[TO DO]:
Write out every entry exactly as given, but omit the pictures.

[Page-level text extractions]
----

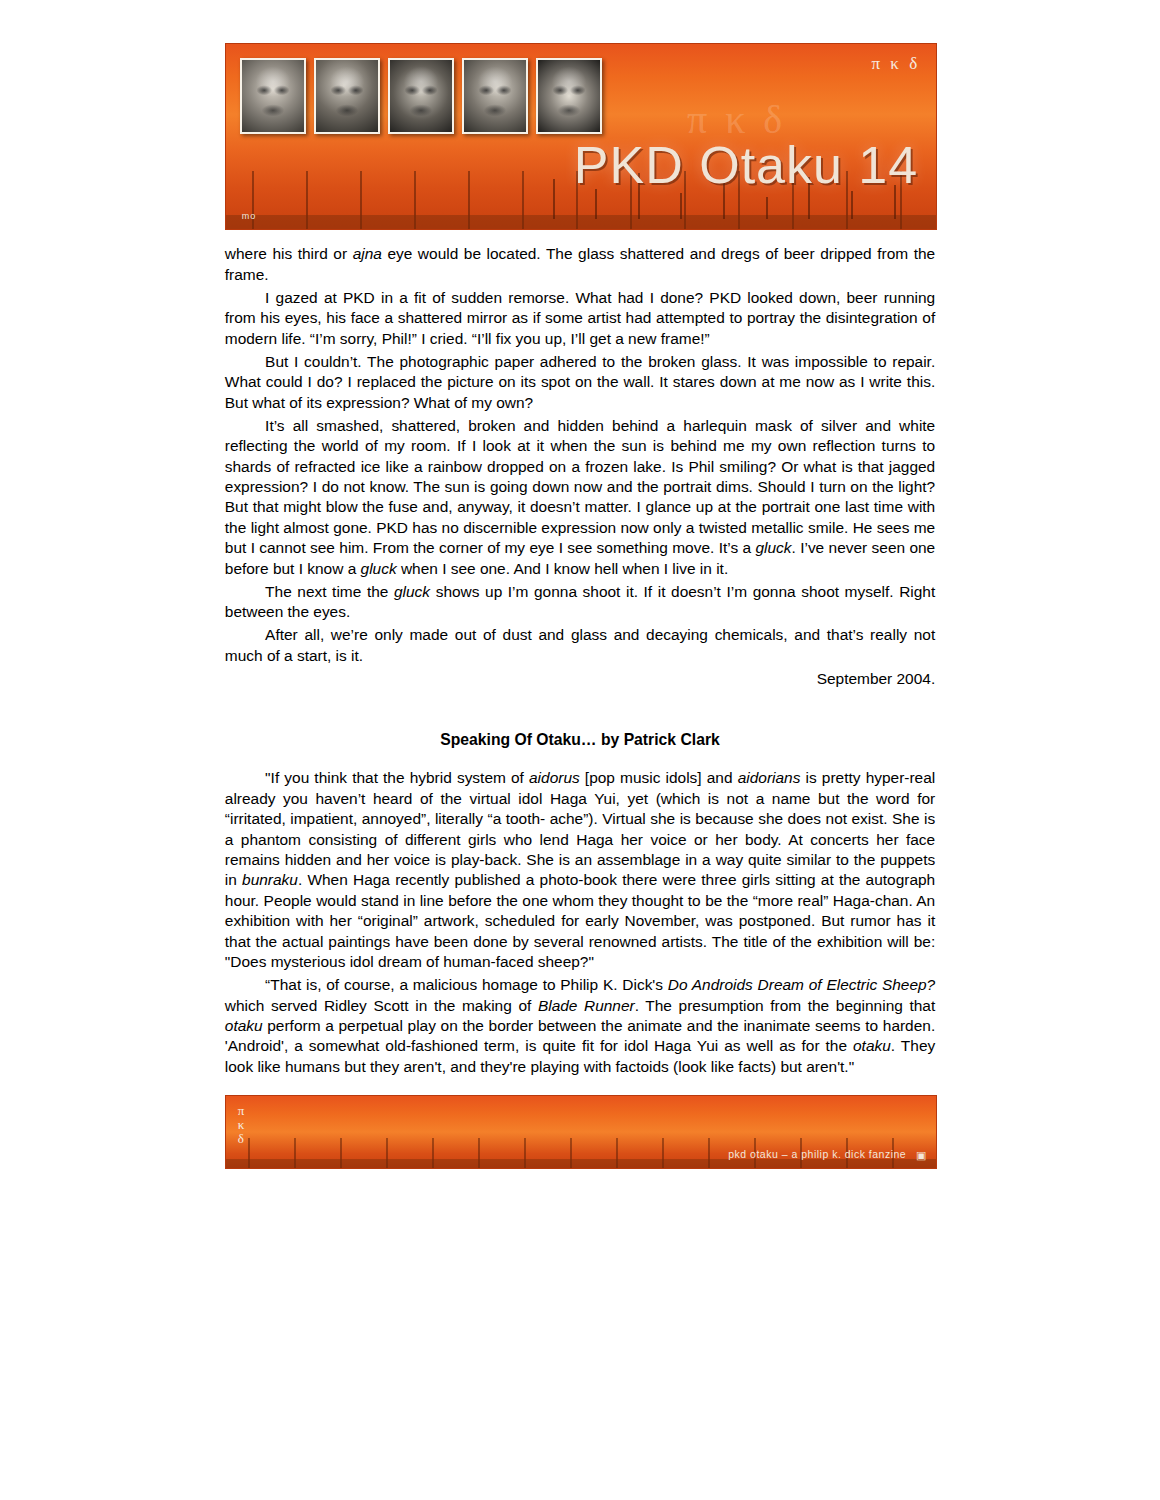mo
π κ δ
π κ δ
PKD Otaku 14
where his third or ajna eye would be located. The glass shattered and dregs of beer dripped from the frame.
I gazed at PKD in a fit of sudden remorse. What had I done? PKD looked down, beer running from his eyes, his face a shattered mirror as if some artist had attempted to portray the disintegration of modern life. “I’m sorry, Phil!” I cried. “I’ll fix you up, I’ll get a new frame!”
But I couldn’t. The photographic paper adhered to the broken glass. It was impossible to repair. What could I do? I replaced the picture on its spot on the wall. It stares down at me now as I write this. But what of its expression? What of my own?
It’s all smashed, shattered, broken and hidden behind a harlequin mask of silver and white reflecting the world of my room. If I look at it when the sun is behind me my own reflection turns to shards of refracted ice like a rainbow dropped on a frozen lake. Is Phil smiling? Or what is that jagged expression? I do not know. The sun is going down now and the portrait dims. Should I turn on the light? But that might blow the fuse and, anyway, it doesn’t matter. I glance up at the portrait one last time with the light almost gone. PKD has no discernible expression now only a twisted metallic smile. He sees me but I cannot see him. From the corner of my eye I see something move. It’s a gluck. I’ve never seen one before but I know a gluck when I see one. And I know hell when I live in it.
The next time the gluck shows up I’m gonna shoot it. If it doesn’t I’m gonna shoot myself. Right between the eyes.
After all, we’re only made out of dust and glass and decaying chemicals, and that’s really not much of a start, is it.
September 2004.
Speaking Of Otaku… by Patrick Clark
"If you think that the hybrid system of aidorus [pop music idols] and aidorians is pretty hyper-real already you haven’t heard of the virtual idol Haga Yui, yet (which is not a name but the word for “irritated, impatient, annoyed”, literally “a tooth- ache”). Virtual she is because she does not exist. She is a phantom consisting of different girls who lend Haga her voice or her body. At concerts her face remains hidden and her voice is play-back. She is an assemblage in a way quite similar to the puppets in bunraku. When Haga recently published a photo-book there were three girls sitting at the autograph hour. People would stand in line before the one whom they thought to be the “more real” Haga-chan. An exhibition with her “original” artwork, scheduled for early November, was postponed. But rumor has it that the actual paintings have been done by several renowned artists. The title of the exhibition will be: "Does mysterious idol dream of human-faced sheep?"
“That is, of course, a malicious homage to Philip K. Dick's Do Androids Dream of Electric Sheep? which served Ridley Scott in the making of Blade Runner. The presumption from the beginning that otaku perform a perpetual play on the border between the animate and the inanimate seems to harden. 'Android', a somewhat old-fashioned term, is quite fit for idol Haga Yui as well as for the otaku. They look like humans but they aren't, and they're playing with factoids (look like facts) but aren't."
π
κ
δ
pkd otaku – a philip k. dick fanzine
▣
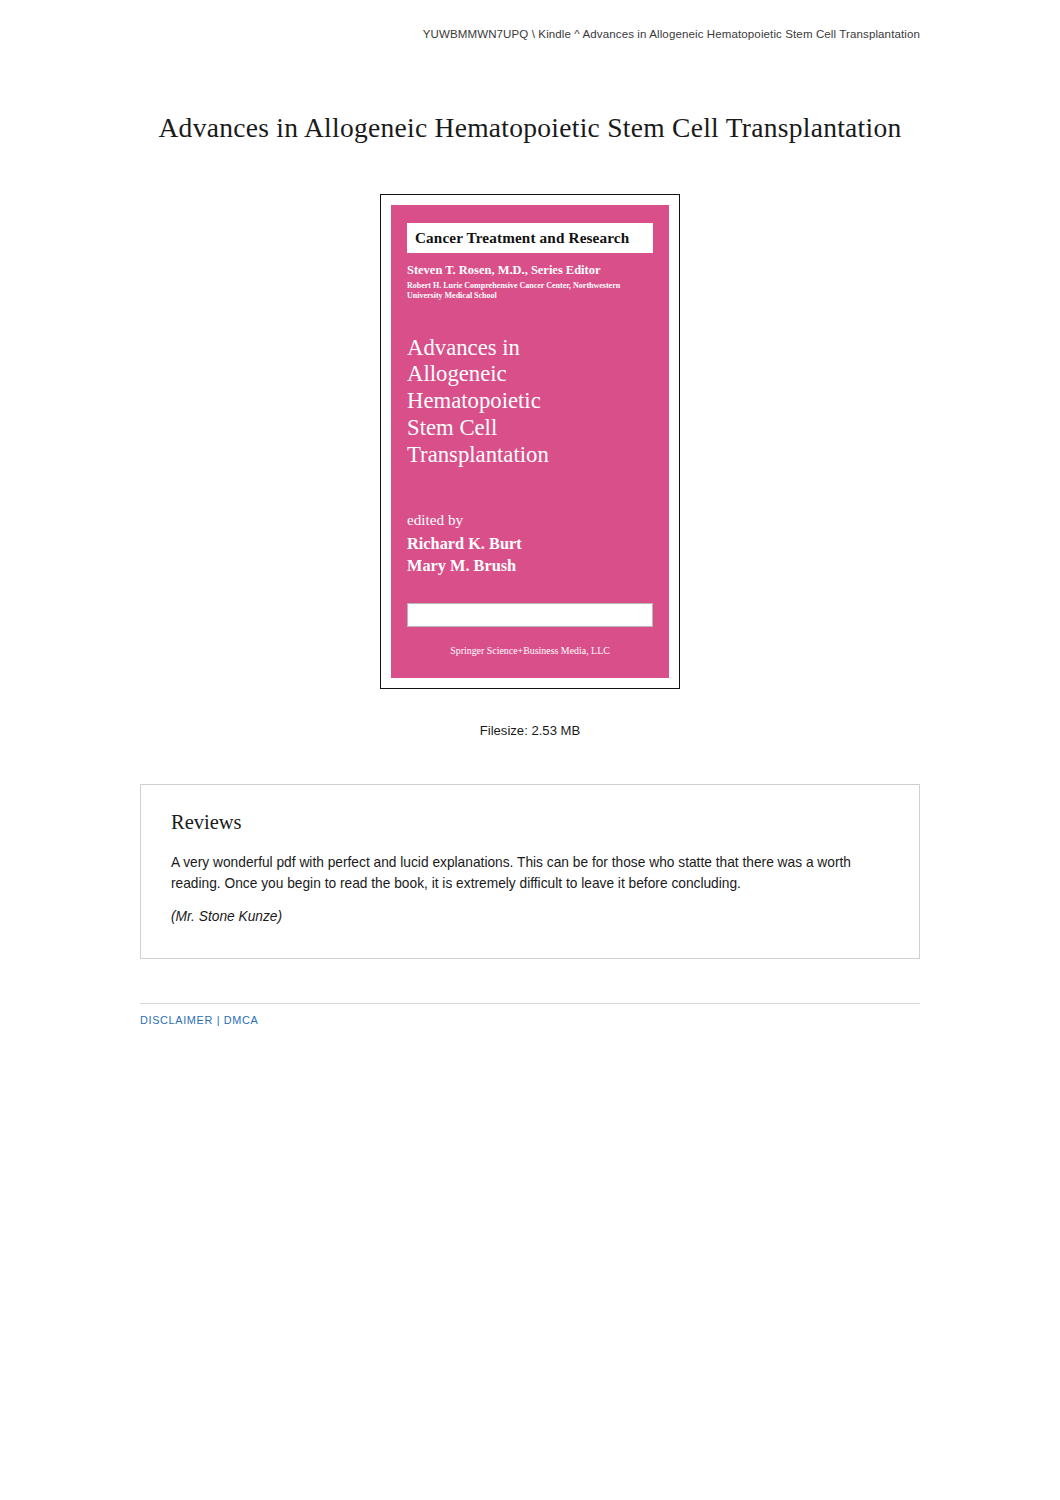YUWBMMWN7UPQ \ Kindle ^ Advances in Allogeneic Hematopoietic Stem Cell Transplantation
Advances in Allogeneic Hematopoietic Stem Cell Transplantation
Cancer Treatment and Research
Steven T. Rosen, M.D., Series Editor
Robert H. Lurie Comprehensive Cancer Center, Northwestern University Medical School
Advances in
Allogeneic
Hematopoietic
Stem Cell
Transplantation
edited by
Richard K. Burt
Mary M. Brush
Springer Science+Business Media, LLC
Filesize: 2.53 MB
Reviews
A very wonderful pdf with perfect and lucid explanations. This can be for those who statte that there was a worth reading. Once you begin to read the book, it is extremely difficult to leave it before concluding.
(Mr. Stone Kunze)
DISCLAIMER | DMCA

----

[YOUR SOLUTION]:
mo
π κ δ
π κ δ
PKD Otaku 14
where his third or ajna eye would be located. The glass shattered and dregs of beer dripped from the frame.
I gazed at PKD in a fit of sudden remorse. What had I done? PKD looked down, beer running from his eyes, his face a shattered mirror as if some artist had attempted to portray the disintegration of modern life. “I’m sorry, Phil!” I cried. “I’ll fix you up, I’ll get a new frame!”
But I couldn’t. The photographic paper adhered to the broken glass. It was impossible to repair. What could I do? I replaced the picture on its spot on the wall. It stares down at me now as I write this. But what of its expression? What of my own?
It’s all smashed, shattered, broken and hidden behind a harlequin mask of silver and white reflecting the world of my room. If I look at it when the sun is behind me my own reflection turns to shards of refracted ice like a rainbow dropped on a frozen lake. Is Phil smiling? Or what is that jagged expression? I do not know. The sun is going down now and the portrait dims. Should I turn on the light? But that might blow the fuse and, anyway, it doesn’t matter. I glance up at the portrait one last time with the light almost gone. PKD has no discernible expression now only a twisted metallic smile. He sees me but I cannot see him. From the corner of my eye I see something move. It’s a gluck. I’ve never seen one before but I know a gluck when I see one. And I know hell when I live in it.
The next time the gluck shows up I’m gonna shoot it. If it doesn’t I’m gonna shoot myself. Right between the eyes.
After all, we’re only made out of dust and glass and decaying chemicals, and that’s really not much of a start, is it.
September 2004.
Speaking Of Otaku… by Patrick Clark
"If you think that the hybrid system of aidorus [pop music idols] and aidorians is pretty hyper-real already you haven’t heard of the virtual idol Haga Yui, yet (which is not a name but the word for “irritated, impatient, annoyed”, literally “a tooth- ache”). Virtual she is because she does not exist. She is a phantom consisting of different girls who lend Haga her voice or her body. At concerts her face remains hidden and her voice is play-back. She is an assemblage in a way quite similar to the puppets in bunraku. When Haga recently published a photo-book there were three girls sitting at the autograph hour. People would stand in line before the one whom they thought to be the “more real” Haga-chan. An exhibition with her “original” artwork, scheduled for early November, was postponed. But rumor has it that the actual paintings have been done by several renowned artists. The title of the exhibition will be: "Does mysterious idol dream of human-faced sheep?"
“That is, of course, a malicious homage to Philip K. Dick's Do Androids Dream of Electric Sheep? which served Ridley Scott in the making of Blade Runner. The presumption from the beginning that otaku perform a perpetual play on the border between the animate and the inanimate seems to harden. 'Android', a somewhat old-fashioned term, is quite fit for idol Haga Yui as well as for the otaku. They look like humans but they aren't, and they're playing with factoids (look like facts) but aren't."
π
κ
δ
pkd otaku – a philip k. dick fanzine
▣
YUWBMMWN7UPQ \ Kindle ^ Advances in Allogeneic Hematopoietic Stem Cell Transplantation
Advances in Allogeneic Hematopoietic Stem Cell Transplantation
Cancer Treatment and Research
Steven T. Rosen, M.D., Series Editor
Robert H. Lurie Comprehensive Cancer Center, Northwestern University Medical School
Advances in
Allogeneic
Hematopoietic
Stem Cell
Transplantation
edited by
Richard K. Burt
Mary M. Brush
Springer Science+Business Media, LLC
Filesize: 2.53 MB
Reviews
A very wonderful pdf with perfect and lucid explanations. This can be for those who statte that there was a worth reading. Once you begin to read the book, it is extremely difficult to leave it before concluding.
(Mr. Stone Kunze)
DISCLAIMER | DMCA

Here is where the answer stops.